映画探訪16  「ラット・ゲーム」 父親がネズミに変身

 テレビの深夜番組でやっていた日本未公開映画ですが、父親が突然小さなネズミに変わるという話で、ある朝起きたら突然毒虫に変身していたというカフカの小説「変身」を思わせるような内容であり、どう話が展開するのかと興味深く見てしまいました。家族に邪魔者扱いされるところは、「変身」と同様であり、娘は自分の婚約者にこのような父親の姿は見せられないと嘆きますし、息子は聖職者希望であり、自分の将来に父親の存在が障害にならないかと心配します。彼らは父親の身を案じることより、自分たちの身が大事なのです。人間がネズミになったことを知った記者が現れ、この変身をテーマにした本を書いてはどうかと勧め、妻も乗り気になります。
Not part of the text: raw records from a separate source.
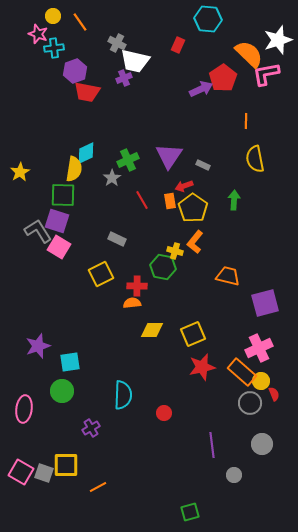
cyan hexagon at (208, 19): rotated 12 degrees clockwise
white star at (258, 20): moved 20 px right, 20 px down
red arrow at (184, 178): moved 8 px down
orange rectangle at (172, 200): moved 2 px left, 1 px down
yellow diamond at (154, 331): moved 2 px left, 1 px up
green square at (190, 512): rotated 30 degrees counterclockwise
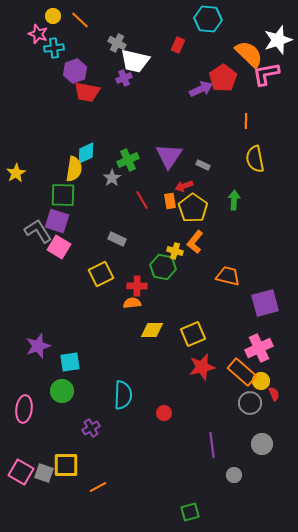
orange line at (80, 22): moved 2 px up; rotated 12 degrees counterclockwise
yellow star at (20, 172): moved 4 px left, 1 px down
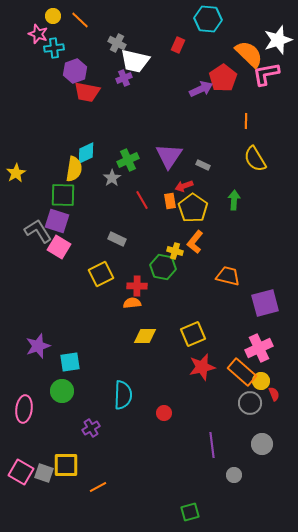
yellow semicircle at (255, 159): rotated 20 degrees counterclockwise
yellow diamond at (152, 330): moved 7 px left, 6 px down
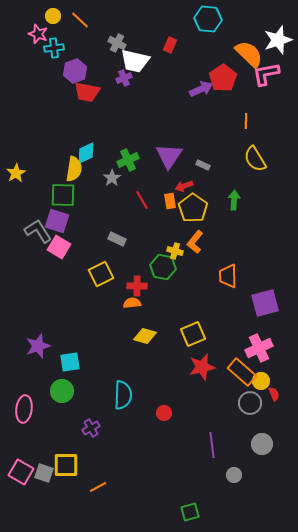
red rectangle at (178, 45): moved 8 px left
orange trapezoid at (228, 276): rotated 105 degrees counterclockwise
yellow diamond at (145, 336): rotated 15 degrees clockwise
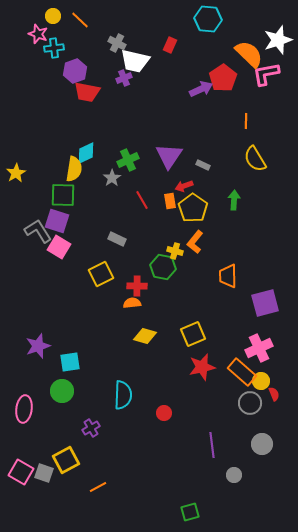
yellow square at (66, 465): moved 5 px up; rotated 28 degrees counterclockwise
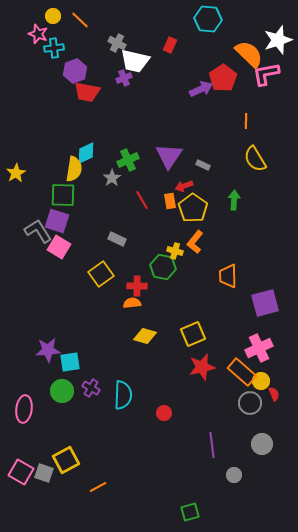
yellow square at (101, 274): rotated 10 degrees counterclockwise
purple star at (38, 346): moved 10 px right, 4 px down; rotated 15 degrees clockwise
purple cross at (91, 428): moved 40 px up; rotated 30 degrees counterclockwise
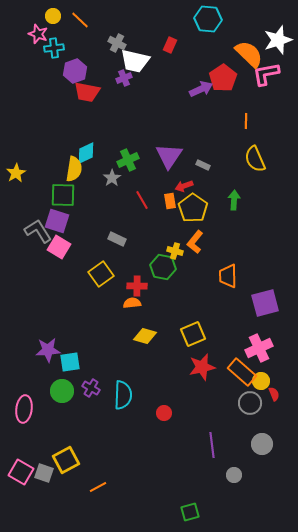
yellow semicircle at (255, 159): rotated 8 degrees clockwise
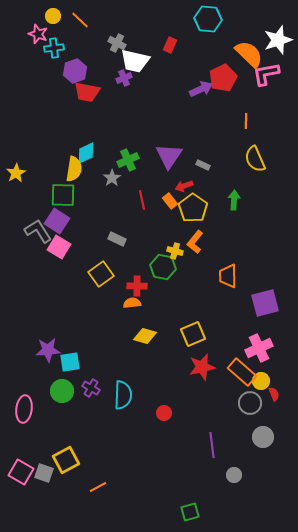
red pentagon at (223, 78): rotated 8 degrees clockwise
red line at (142, 200): rotated 18 degrees clockwise
orange rectangle at (170, 201): rotated 28 degrees counterclockwise
purple square at (57, 221): rotated 15 degrees clockwise
gray circle at (262, 444): moved 1 px right, 7 px up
 しかし、ネズミの習性を示す父親に家族たちは我慢がならなくなって、ネズミを殺すことまで考えますが、結局、遠くに捨てに行きます。ネズミがいなくなって本を出版するのに不都合なら、ペットショップで代わりを買えばいいとまで言い出します。
 人間扱いされなくなるのは、毒虫に変身した主人公のザムザが親や兄弟に毛嫌いされるのと同じであり、背筋が寒くなるような話ですが、実際、こういう状況になれば、大概の家庭がそういう選択肢を選ぶかもしれません。
 しかし、捨てられたネズミは遠く離れた自分の家に戻ってきます。しかも、メスネズミを伴うというちゃっかりさです。なかなかユーモラスな展開であり、父親も隅に置けませんが、息子は神父に依頼することによって、悪魔祓いをしてもらおうと依頼します。ネズミになったのは悪魔の仕業だというわけです。
 その神父が悪魔祓いをすると、なんと父親の姿に戻ることが出来ました。冷蔵庫の中から裸の父親が現れるというのも滑稽な場面ですが、宗教の勝利を描いた作品かと思っていたら、そうではありませんでした。
 ネズミになったのは悪魔が取り憑いたためではなく、ネズミに噛まれたことが原因しているのだと分かり、別の人間もネズミになるというラストシーンが待っていて、笑いを誘われます。もっとも、父親が人間に戻った時の家族の対応は、それを喜ぶどころか、かえって、迷惑といった風情で、父親を部屋から出しません。ネズミになった人間の話を本を出版するのに、肝心の主人公が人間に戻ってしまっては都合が悪いからです。この場面からも、家族たちの俗悪さがうかがえますが、彼らも憎めない存在であり、あまり怒りは覚えません。
 「変身」や「山月記」のような悲劇ではなく、笑って楽しめるコメディタッチの映画です。父親を演じているのがピーター・ポスルスウェイトであり、炭坑夫のブラスバンドの活躍を描いた感動作「ブラス」の主役を演じた人ですが、映画の前と後ろに登場するだけで、映画の半分はネズミですから、その意味でもユニークな作品です。